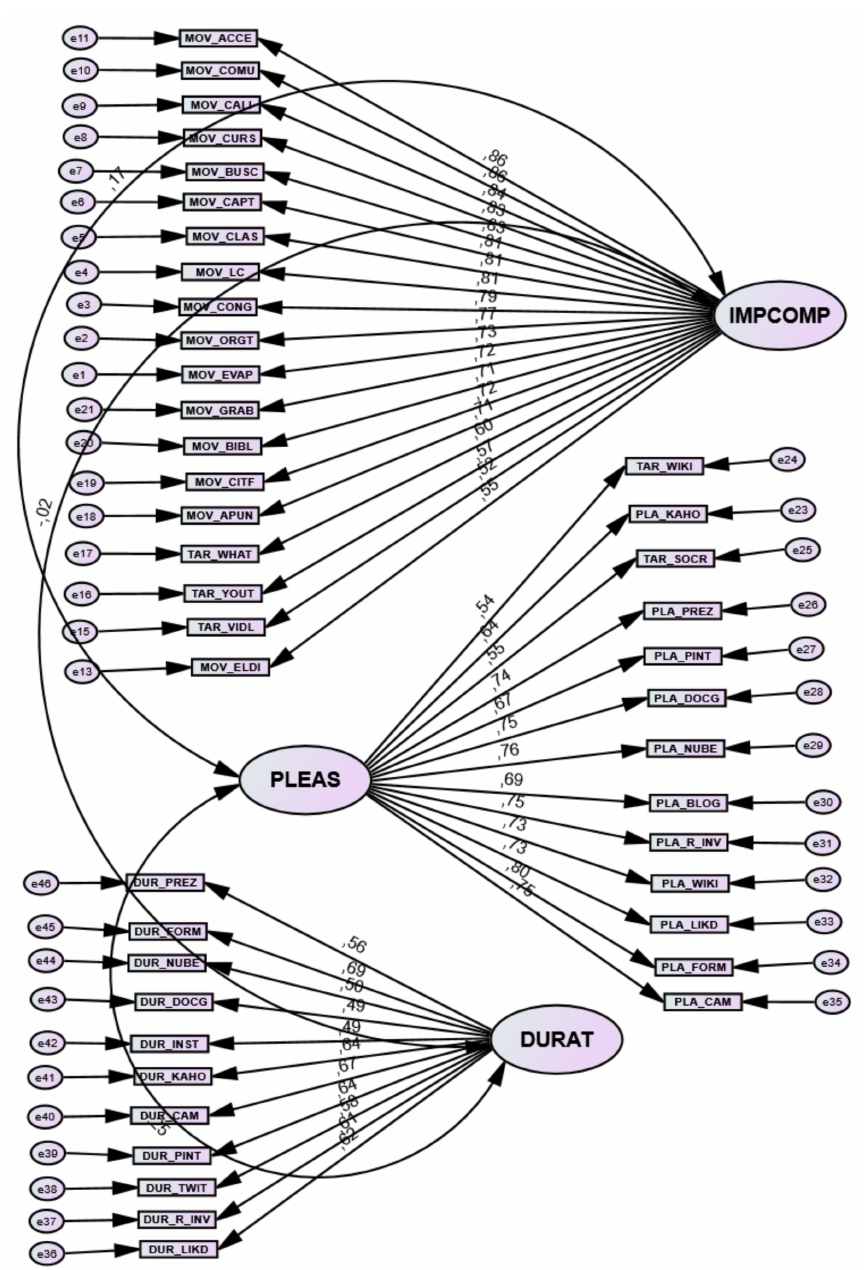
Figure 2. Three-factor measurement model of CFA confirmatory factor analysis of the DTS: IMP- COMP Importance-Competence; PLEAS Pleasurable; DURAT Duration or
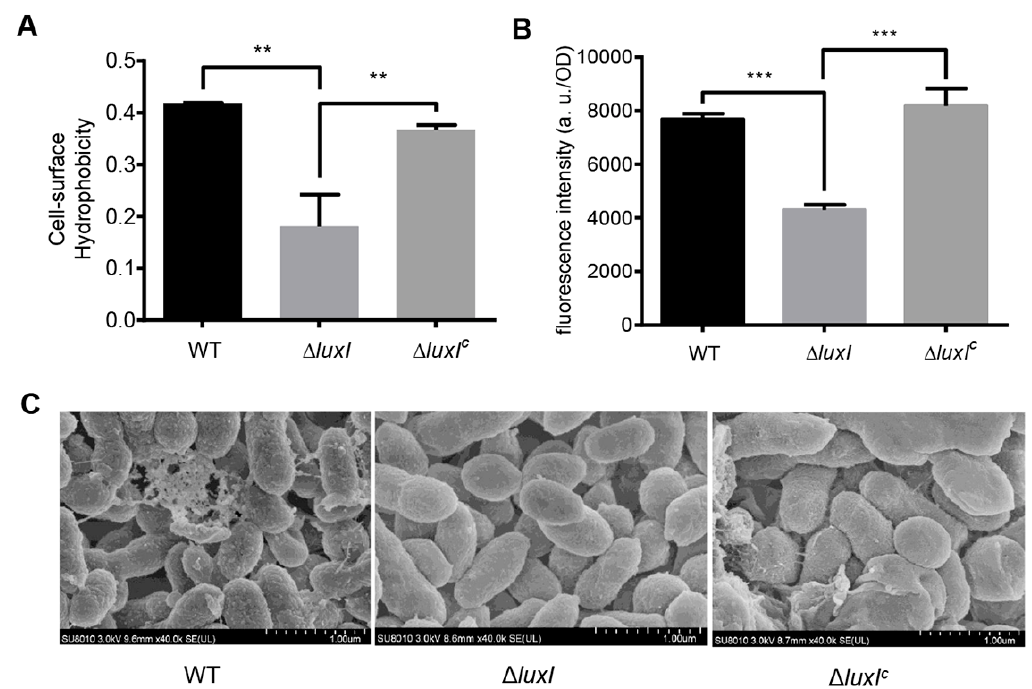
Figure 5. The QS system regulates bacterial cell surface properties. ( A ) Cell surface hydrophobicity of the Δ luxI and its complemented version ( Δ luxI C ). ( B ) Bis-ANS fluorescence intensity. ( C ) Scanning electron micrographs. For ( A , B ), experiments were performed in three biological replicates, and similar trends were observed. The representative data from three separate experiments are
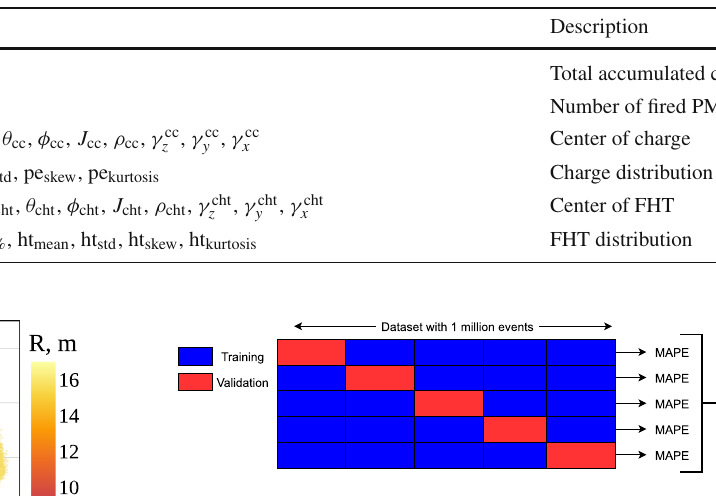
Fig. 8 5-fold cross-validation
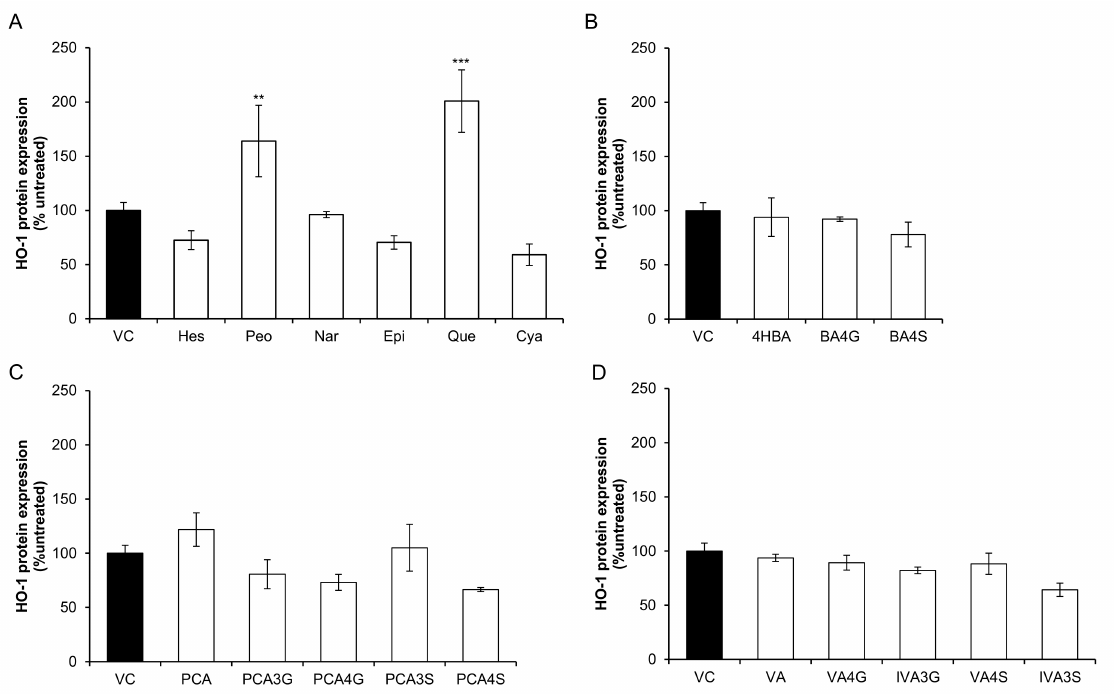
Figure 2. Effect of 10 µ M flavonoids and phenolic acid metabolites on HO-1 protein expression in RASMCs. ( A ) precursor flavonoids; ( B ) benzoic acid metabolites; ( C ) protocatechuic acid metabolites; and ( D ) vanillic acid metabolites. Data are presented as a percentage of an untreated control (media only). Filled columns represent vehicle control (0.02% DMSO) and clear columns represent treatments (10 µ M). All columns are representative of the mean ± SD, n = 3 independent samples, ** p ≤ 0.01, *** p ≤ 0.001 (ANOVA with post hoc Dunnett relative to vehicle control (0.02% DMSO)).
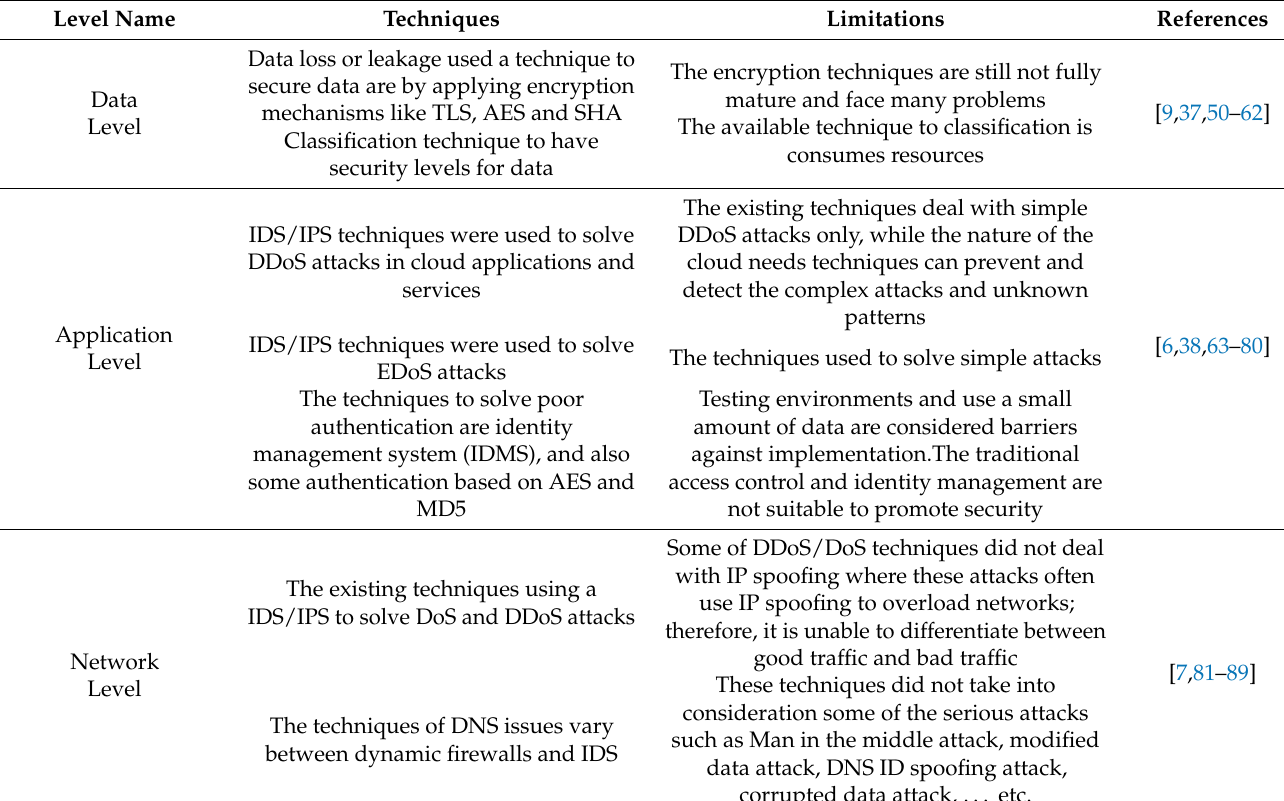
Table 4. Summary of existing solutions in the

▶ _WHAT YOU NEED TO DO_
Set down the entries again without change. Leave the pictures out.

▶ _EXPECTED ANSWER_
Figure 2. Three-factor measurement model of CFA confirmatory factor analysis of the DTS: IMP- COMP Importance-Competence; PLEAS Pleasurable; DURAT Duration or
Figure 5. The QS system regulates bacterial cell surface properties. ( A ) Cell surface hydrophobicity of the Δ luxI and its complemented version ( Δ luxI C ). ( B ) Bis-ANS fluorescence intensity. ( C ) Scanning electron micrographs. For ( A , B ), experiments were performed in three biological replicates, and similar trends were observed. The representative data from three separate experiments are
Fig. 8 5-fold cross-validation
Figure 2. Effect of 10 µ M flavonoids and phenolic acid metabolites on HO-1 protein expression in RASMCs. ( A ) precursor flavonoids; ( B ) benzoic acid metabolites; ( C ) protocatechuic acid metabolites; and ( D ) vanillic acid metabolites. Data are presented as a percentage of an untreated control (media only). Filled columns represent vehicle control (0.02% DMSO) and clear columns represent treatments (10 µ M). All columns are representative of the mean ± SD, n = 3 independent samples, ** p ≤ 0.01, *** p ≤ 0.001 (ANOVA with post hoc Dunnett relative to vehicle control (0.02% DMSO)).
Table 4. Summary of existing solutions in the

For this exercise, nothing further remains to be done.